# [To-do list]
1. In the forum thread about the drum switch, copy the stretch from "View media item 95189View" through "helps a little." word for word.
2. Answer these from the forum thread about the drum switch:
(a) What size is the Peerless motor that came with the Logan 200 lathe?
(b) What brand of motor is the downloaded wiring diagram for?
(c) Besides the 8520 mill, what machine did Finster find an owner's manual for?
-------- Text passage
# Peerless Electric Motor Drum Switch And Ground



## 98rangerll (Mar 10, 2016)

Hi folks, I just got a logan 200 lathe that came with a peerless 1/3 motor, it is wired to a drum switch for 110. when I turn the switch one way it goes on when I turn it the other it goes the same direction at a different speed. as close as I can tell there is no ground wire hooked between the motor and the drum switch any help is greatly appreciated.




View media item 95189View media item 95188


----------



## Finster (Mar 10, 2016)

Well, I  had a similar problem when I brought home my 8520. The guy I bought it off of was a good machinist but a crappy electrician. Luckily, I was able to download this diagram. Although it's for a Baldor motor. It may help you, it may not. Mine was wired so that my mill went the same direction forward or reverse. Hopefully, this at least gives you a clue. You can also try to google the motor model number and get a diagram. That's what I did.  The drum should be fairly straight forward but I'm sure that there are wiring diagrams for that also. You can probably download the owners manual for that in PDF form. I found one for my circa 40's or 50's Sheldon lathe and also for my 8520 mill. It should also have wiring diagrams. Hope it helps a little.
----------------
-------- Dataset content
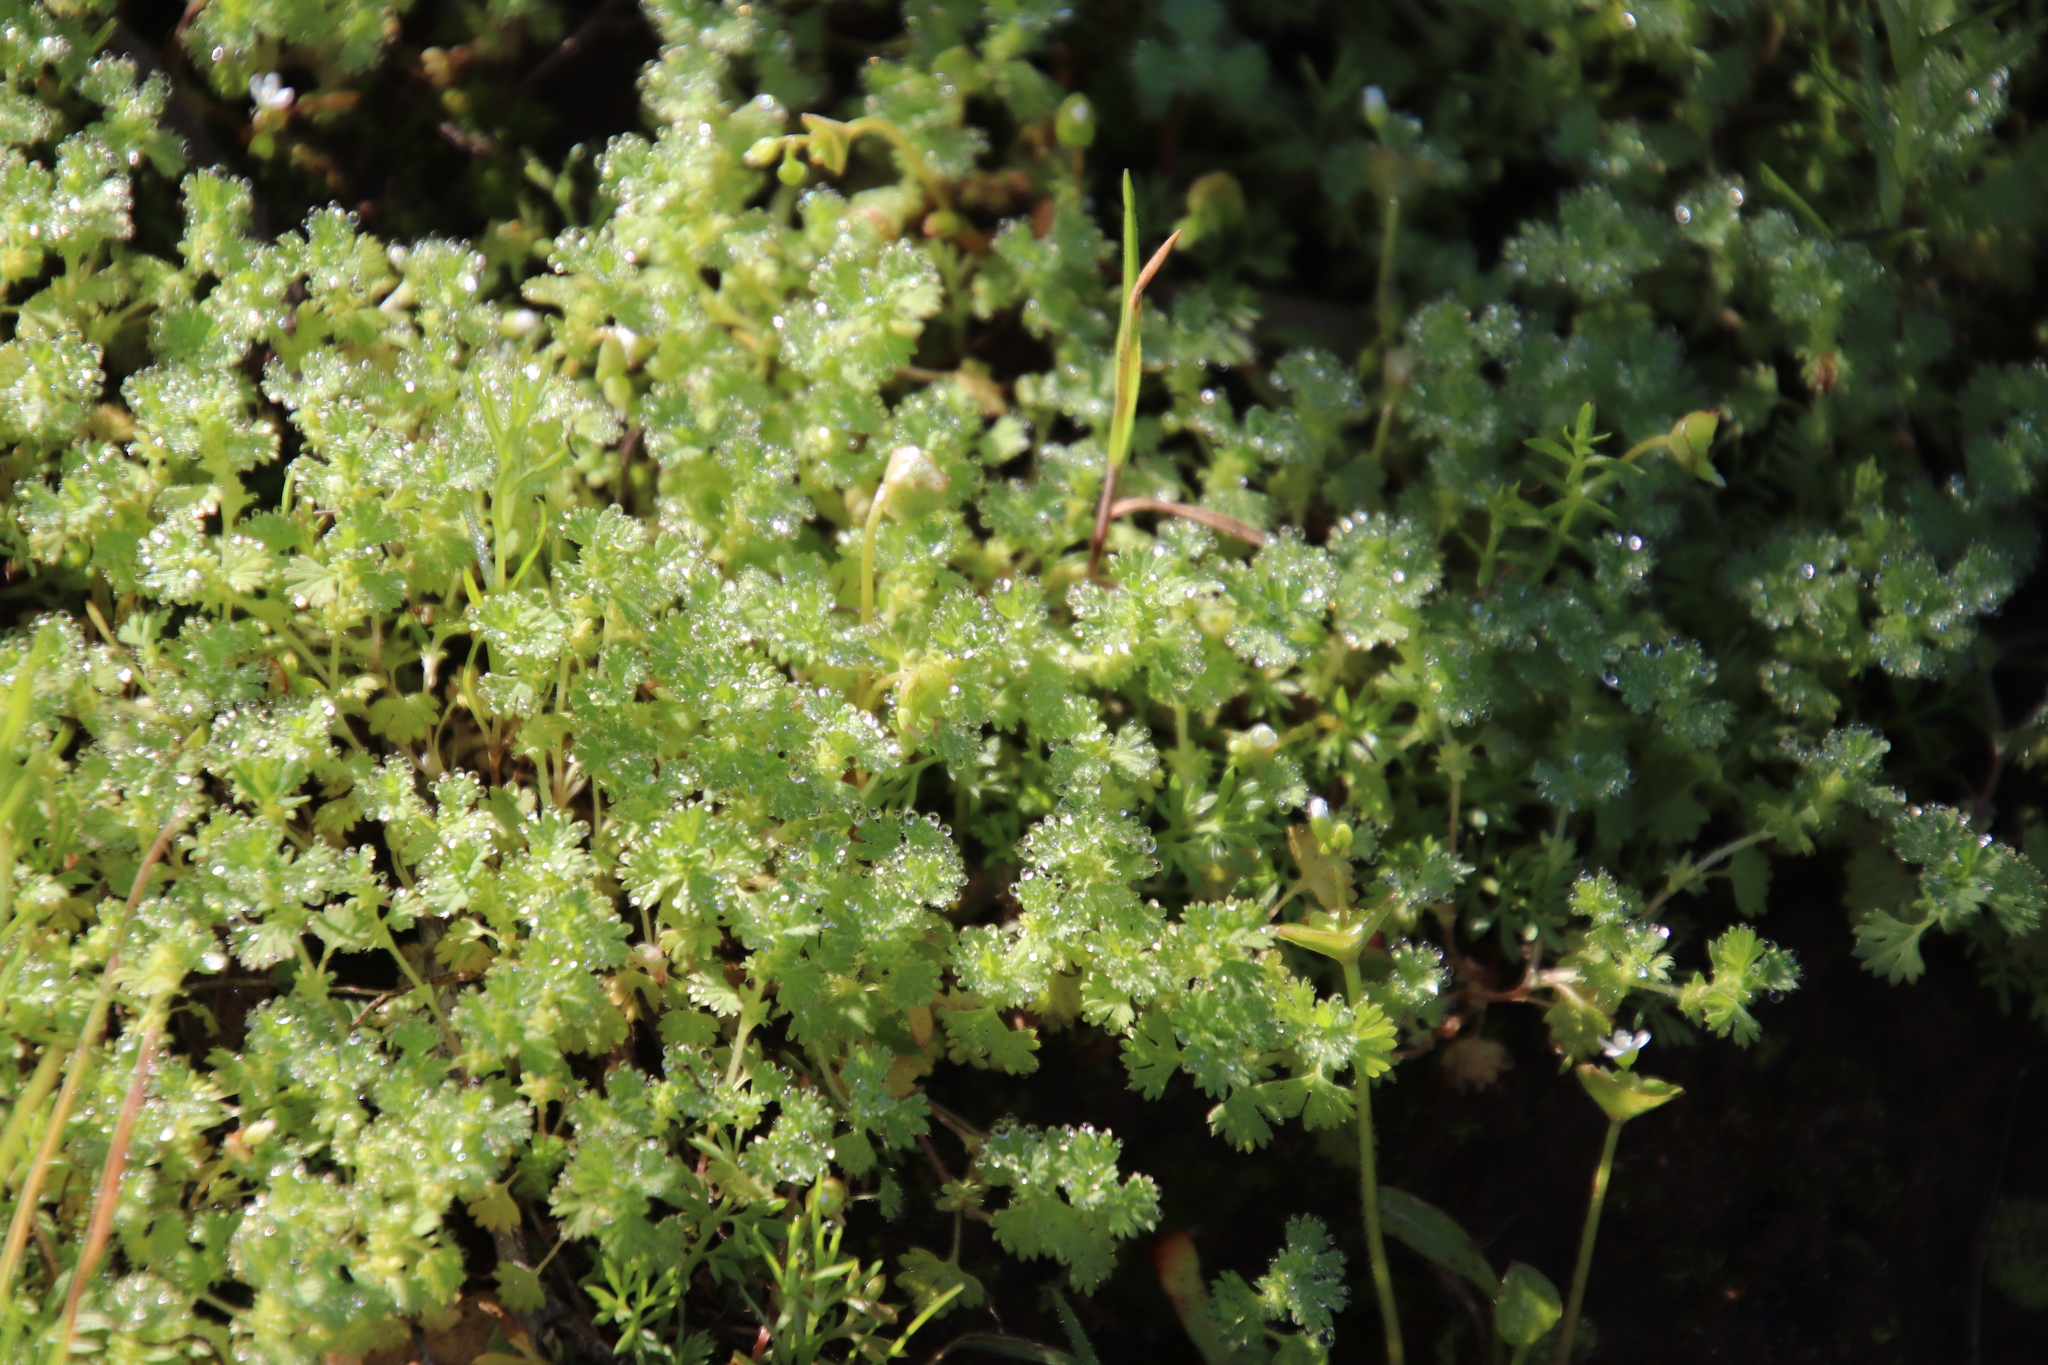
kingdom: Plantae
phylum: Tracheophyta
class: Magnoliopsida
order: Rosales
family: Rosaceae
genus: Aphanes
----------------
-------- Dataset content
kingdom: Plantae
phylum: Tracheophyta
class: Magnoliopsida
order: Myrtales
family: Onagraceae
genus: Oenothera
----------------
# [Task-by-task solutions]
1.
View media item 95189View media item 95188


----------



## Finster (Mar 10, 2016)

Well, I  had a similar problem when I brought home my 8520. The guy I bought it off of was a good machinist but a crappy electrician. Luckily, I was able to download this diagram. Although it's for a Baldor motor. It may help you, it may not. Mine was wired so that my mill went the same direction forward or reverse. Hopefully, this at least gives you a clue. You can also try to google the motor model number and get a diagram. That's what I did.  The drum should be fairly straight forward but I'm sure that there are wiring diagrams for that also. You can probably download the owners manual for that in PDF form. I found one for my circa 40's or 50's Sheldon lathe and also for my 8520 mill. It should also have wiring diagrams. Hope it helps a little.

2.
(a) 1/3
(b) Baldor
(c) A Sheldon lathe from around the '40s or '50s